Пахнуло сзади зловонием, спину обдул сиплый выдох. Ич ужалено развернулся. В двух шагах, вдавив копыта в податливо-лесную прень, стояло чудище. Торчком дыбилась на загривке бурая щетина, отточенная желтизна клыков на длинной морде способна была срезать дерево толщиною в ногу. Вепрь высился над Ич-Адамом, янтарно хищные зрачки прощупывали человека со спокойным равнодушием убийцы.
Скелет Адама разжижался от ужаса, стоял дыбом седой пух на черепе.
Кабан подался к человеку, обнюхал со свистящим храпом. И развернувшись, двинулся к кустам. Шуршали сохлой грязью, терлись друг о друга две литые ляжки, короткий куцый хвост нетерпеливо, раздраженно дергался.
Наполовину заштрихованное ветками, роилось за кустами стадо. Клыкастая орда в полсотни или более голов застыла в ожидании сигнала. Вепрь трубно, успокаивающе хрюкнул. И стадо: поджарая, матерая банда отборных секачей – без поросят и самок, растворилась средь стволов.
Ич оживал. Убийца пощадил его?
Загомонили голоса. Ич ринулся к кустам. Забился в них, притих, укрытый переплетом веток.
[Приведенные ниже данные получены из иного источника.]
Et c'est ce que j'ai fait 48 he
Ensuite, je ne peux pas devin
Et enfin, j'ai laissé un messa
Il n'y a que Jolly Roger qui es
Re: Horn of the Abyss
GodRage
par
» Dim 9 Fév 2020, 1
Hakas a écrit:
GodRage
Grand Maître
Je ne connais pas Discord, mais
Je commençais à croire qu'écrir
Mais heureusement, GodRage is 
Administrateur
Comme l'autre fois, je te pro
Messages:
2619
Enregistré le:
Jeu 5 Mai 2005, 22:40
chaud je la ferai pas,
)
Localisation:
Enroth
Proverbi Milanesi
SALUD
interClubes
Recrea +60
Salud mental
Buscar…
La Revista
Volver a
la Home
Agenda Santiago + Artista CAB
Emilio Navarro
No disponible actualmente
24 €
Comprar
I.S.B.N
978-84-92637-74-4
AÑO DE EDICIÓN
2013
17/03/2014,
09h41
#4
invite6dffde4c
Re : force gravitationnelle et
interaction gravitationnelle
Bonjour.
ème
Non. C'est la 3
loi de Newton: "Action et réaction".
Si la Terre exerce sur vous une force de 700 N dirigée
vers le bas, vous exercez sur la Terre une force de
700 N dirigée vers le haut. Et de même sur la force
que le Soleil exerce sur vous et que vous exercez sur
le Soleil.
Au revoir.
Озлобленные крики, хлест плетей по человечьей плоти вспухали снизу какофонией. К вершине поднималась людская вереница: рабы, хватая ртами воздух, несли шесты на плечах. Зависли клетки, плетенные из лозняка. В плетенках оглушительно, истошно гомонила живность: орали, крякали, квохтали гуси, утки, индюки, павлины.
Надсмотрщики гнали караван к вершине с остервенелой спешкой, тревожно задирая головы: зловещей, предгрозовой синевой сгущалось небо.
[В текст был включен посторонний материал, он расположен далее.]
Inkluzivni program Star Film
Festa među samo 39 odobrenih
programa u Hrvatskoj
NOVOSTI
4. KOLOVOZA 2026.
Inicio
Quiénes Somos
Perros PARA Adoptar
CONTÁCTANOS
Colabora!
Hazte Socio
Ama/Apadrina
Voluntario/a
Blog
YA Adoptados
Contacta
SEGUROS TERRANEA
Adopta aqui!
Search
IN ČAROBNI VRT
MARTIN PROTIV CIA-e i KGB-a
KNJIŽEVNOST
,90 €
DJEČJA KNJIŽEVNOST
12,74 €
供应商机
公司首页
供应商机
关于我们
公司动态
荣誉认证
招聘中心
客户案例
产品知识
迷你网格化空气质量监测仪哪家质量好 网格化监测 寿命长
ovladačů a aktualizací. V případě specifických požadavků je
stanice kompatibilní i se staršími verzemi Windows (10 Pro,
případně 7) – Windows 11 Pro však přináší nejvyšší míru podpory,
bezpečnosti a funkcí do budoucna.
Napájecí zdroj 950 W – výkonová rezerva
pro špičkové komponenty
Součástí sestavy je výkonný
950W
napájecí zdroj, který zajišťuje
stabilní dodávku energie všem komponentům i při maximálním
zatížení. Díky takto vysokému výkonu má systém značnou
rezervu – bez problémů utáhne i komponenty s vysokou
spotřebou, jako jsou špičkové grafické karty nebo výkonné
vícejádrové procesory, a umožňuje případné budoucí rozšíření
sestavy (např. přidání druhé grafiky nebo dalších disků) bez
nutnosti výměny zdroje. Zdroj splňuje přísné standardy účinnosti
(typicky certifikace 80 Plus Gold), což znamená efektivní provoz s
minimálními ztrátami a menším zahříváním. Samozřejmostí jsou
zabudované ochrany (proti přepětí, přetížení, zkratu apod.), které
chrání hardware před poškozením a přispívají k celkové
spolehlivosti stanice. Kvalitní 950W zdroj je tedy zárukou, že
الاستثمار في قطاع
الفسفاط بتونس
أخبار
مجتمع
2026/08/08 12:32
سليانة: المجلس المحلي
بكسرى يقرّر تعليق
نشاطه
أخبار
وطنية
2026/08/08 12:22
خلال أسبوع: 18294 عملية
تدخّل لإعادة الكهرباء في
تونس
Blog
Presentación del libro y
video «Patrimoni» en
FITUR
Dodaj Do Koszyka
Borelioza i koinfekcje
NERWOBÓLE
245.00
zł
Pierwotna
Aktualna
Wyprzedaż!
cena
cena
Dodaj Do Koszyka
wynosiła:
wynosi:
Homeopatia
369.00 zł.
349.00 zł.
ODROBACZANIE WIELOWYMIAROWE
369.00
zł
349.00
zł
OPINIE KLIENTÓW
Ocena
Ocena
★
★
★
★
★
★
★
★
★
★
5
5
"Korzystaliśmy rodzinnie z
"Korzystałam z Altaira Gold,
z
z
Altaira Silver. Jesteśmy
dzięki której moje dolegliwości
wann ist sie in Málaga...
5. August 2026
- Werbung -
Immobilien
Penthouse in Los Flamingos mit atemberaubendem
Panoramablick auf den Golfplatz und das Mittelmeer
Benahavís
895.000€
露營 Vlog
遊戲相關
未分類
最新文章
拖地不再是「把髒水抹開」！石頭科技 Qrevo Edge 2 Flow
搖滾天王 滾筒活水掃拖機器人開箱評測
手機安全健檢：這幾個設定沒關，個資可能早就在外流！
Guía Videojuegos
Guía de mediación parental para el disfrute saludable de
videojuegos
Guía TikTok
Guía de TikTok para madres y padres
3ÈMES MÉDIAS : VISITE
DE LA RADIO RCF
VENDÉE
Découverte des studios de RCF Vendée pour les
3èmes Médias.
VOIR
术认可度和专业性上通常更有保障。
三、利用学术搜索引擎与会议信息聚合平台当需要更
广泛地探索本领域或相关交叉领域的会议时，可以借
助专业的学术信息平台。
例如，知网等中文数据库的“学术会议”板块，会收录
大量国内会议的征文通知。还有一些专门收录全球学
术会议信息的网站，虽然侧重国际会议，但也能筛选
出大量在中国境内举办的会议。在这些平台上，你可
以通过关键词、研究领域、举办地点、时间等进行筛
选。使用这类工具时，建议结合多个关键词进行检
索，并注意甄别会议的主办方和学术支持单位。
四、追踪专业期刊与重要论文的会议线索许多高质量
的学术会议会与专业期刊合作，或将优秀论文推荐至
Дождавшись арьергарда, Адам, крадучись, двинулся вслед каравану. Увидел через несколько минут: людская цепь уткнулась в кольцо стражи. Охранники, посмотревши клетки, пропустили караван к вершине.
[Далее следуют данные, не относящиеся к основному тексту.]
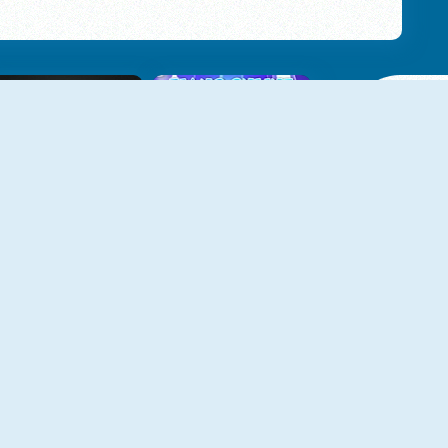
Tank VS Tiles
Piano Online
Piano Tiles 3
Magic Piano Tiles
NIEUW
NIEUW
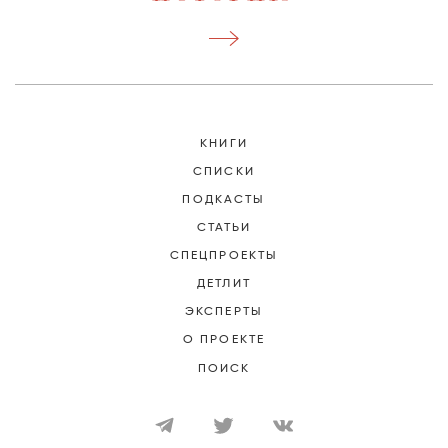
КНИГИ
СПИСКИ
ПОДКАСТЫ
СТАТЬИ
СПЕЦПРОЕКТЫ
ДЕТЛИТ
ЭКСПЕРТЫ
О ПРОЕКТЕ
ПОИСК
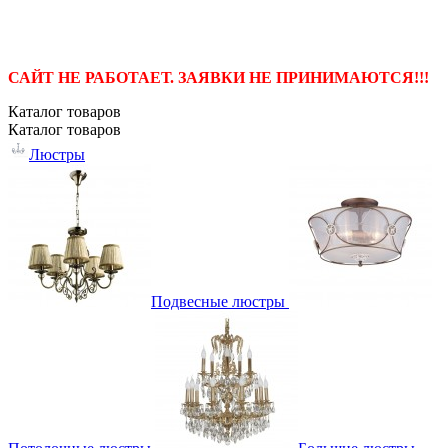
САЙТ НЕ РАБОТАЕТ. ЗАЯВКИ НЕ ПРИНИМАЮТСЯ!!!
Каталог
товаров
Каталог
товаров
Люстры
Подвесные люстры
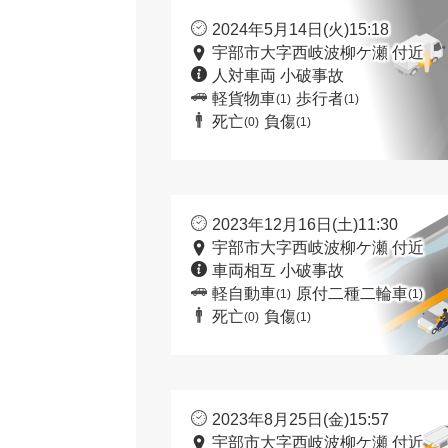
2024年5月14日(火)15:18
宇部市大字西岐波柳ケ瀬 付近
人対車両 小破事故
軽貨物車
歩行者
(1)
(1)
死亡
負傷
(0)
(1)
2023年12月16日(土)11:30
宇部市大字西岐波柳ケ瀬 付近
車両相互 小破事故
軽自動車
原付二種二輪車
(1)
(1)
死亡
負傷
(0)
(1)
2023年8月25日(金)15:57
宇部市大字西岐波柳ケ瀬 付近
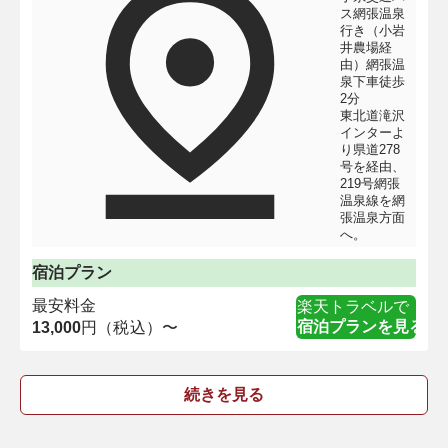
ス網張温泉
行き（小岩
井農場経
由）網張温
泉下車徒歩
2分
東北道滝沢
インターよ
り県道278
号を経由、
219号網張
温泉線を網
張温泉方面
へ。
宿泊プラン
最安料金
楽天トラベルで
宿泊プランを見る
13,000
円（税込）〜
続きを見る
Неведомой от сотворения мира бедой, напитывался воздух. Всполошено перелетала с яруса на ярус, взрывая листья в кронах, стая обезьян, истошный визг и уханье гиббонов, беснующихся в зарослях мимозы, врывался в уши стражников. Они вдруг ощутили, как вздрагивает и подергивается под ногами твердь горы: как кожа лошади, в которую вошли отточенные жала слепней.
Все явственней, плотней сгущался хрусткий шорох: полезли из укрытий, нор, из листвяных лежбищ несметные полчища малой твари – сороконожки, сколопендры и жуки. Блескучими зигзагами метались стрелы змей. Холодными ожогами уж третий раз обдало ноги, оцепеневшему в укрытии Ич-Адаму: два полоза и щитомордник молниеносными бросками лизнули стопы человека.
Орала, дергалась, подпрыгивала и зависала на деревьях стража. Хитиновые ручьи термитов, прокладывая путь к вершине, вонзали челюсти во все живое на пути.